She also provided the Empire with copies of text messages that showed Fansler apologized to her and said he was sorry that he brought his “bdsm kink” out. The woman said that the topic of BDSM did come up briefly during their relationship, but that she never consented to that.
“I certainly at no point in that evening was asked for my consent or gave my consent,” she said.
The Juneau Police Department is investigating the case. No update from JPD was immediately available on Friday, but the woman told the Empire that she believes the investigator on the case will finish his report by early next week.
Fansler’s resignation will start the clock on a legally binding process to fill his seat in the Legislature. Gov. Bill Walker will have 30 days from Feb. 12 to name a replacement. In an effort to speed that process, the procedures of the Alaska Democratic Party call for district party officials to collect applications and winnow them to a list of finalists that will be forwarded to the governor.
The governor is not required to pick from that list of finalists, but because the governor’s pick must be confirmed by a vote of Democrats already in the House, picking from the list is generally seen as a way to ensure the pick will be accepted.
Fansler’s departure comes two days after Rep. John Lincoln, D-Kotzebue was sworn in to replace Dean Westlake, who resigned in December after allegations of sexual misconduct and harassment. The gain of Lincoln and the loss of Fansler from the coalition majority in the House of Representatives leaves the majority with 21 members, the smallest possible majority in the 40-person House.

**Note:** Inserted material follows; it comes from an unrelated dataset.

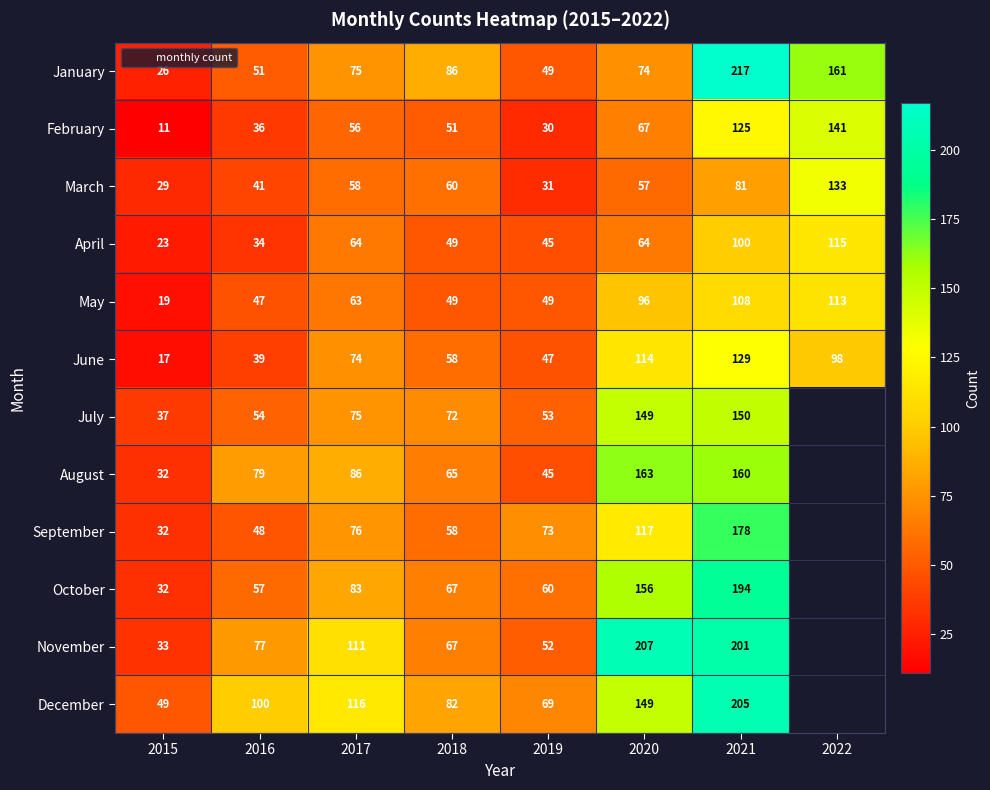

What is the greatest value displayed?

217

The House’s 18-member Republican minority praised Fansler’s decision to resign.
“There is absolutely no excuse for dating violence. It cannot be tolerated. Our members are proud of victims who have taken courageous steps to report such vile behavior. Our thoughts remain with all of those who have suffered dating violence and domestic violence,” the minority said in a prepared statement.

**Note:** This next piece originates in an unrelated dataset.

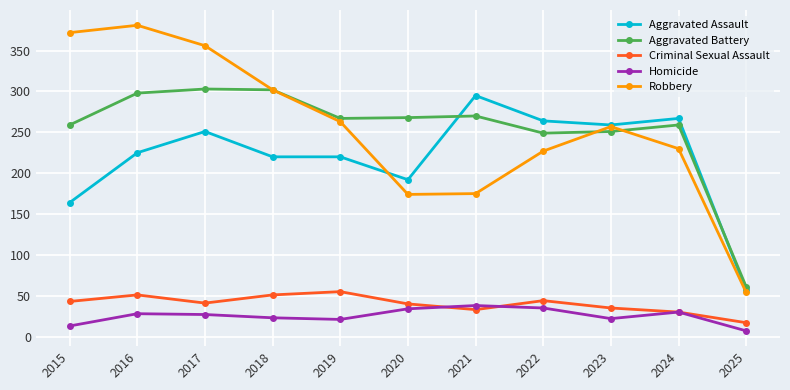

Where is the first local minimum for Criminal Sexual Assault?

2017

Rep. Ivy Spohnholz, D-Anchorage, has been among the most outspoken members of the House majority on the topic of sexual harassment and abuse in the Legislature.
Speaking to the Empire Friday afternoon, she said she was pleased to see it and thinks it sends a message that misbehavior by lawmakers will not be tolerated by their coworkers.
“What we know is that these kinds of situations have been taking place in Alaska for a very long time, and Alaska’s really no different from the rest of the United States in having to address these kinds of problems, but I’m really pleased to see that our coalition has been able to be so courageous in facing them head-on so hopefully we can turn the page on behavior that for far too long was tolerated,” she said.
She gave her thanks to the woman in the case as well.
“It’s hard to do that. She did it, and in doing so, she helped to address a problem, and I think we owe her a debt of gratitude,” Spohnholz said.
Speaker of the House Bryce Edgmon, D-Dillingham, said shortly before Fansler’s resignation that the impending event had created a “sense of closure” for lawmakers in the majority.
“This has again been a difficult situation all the way around,” he said.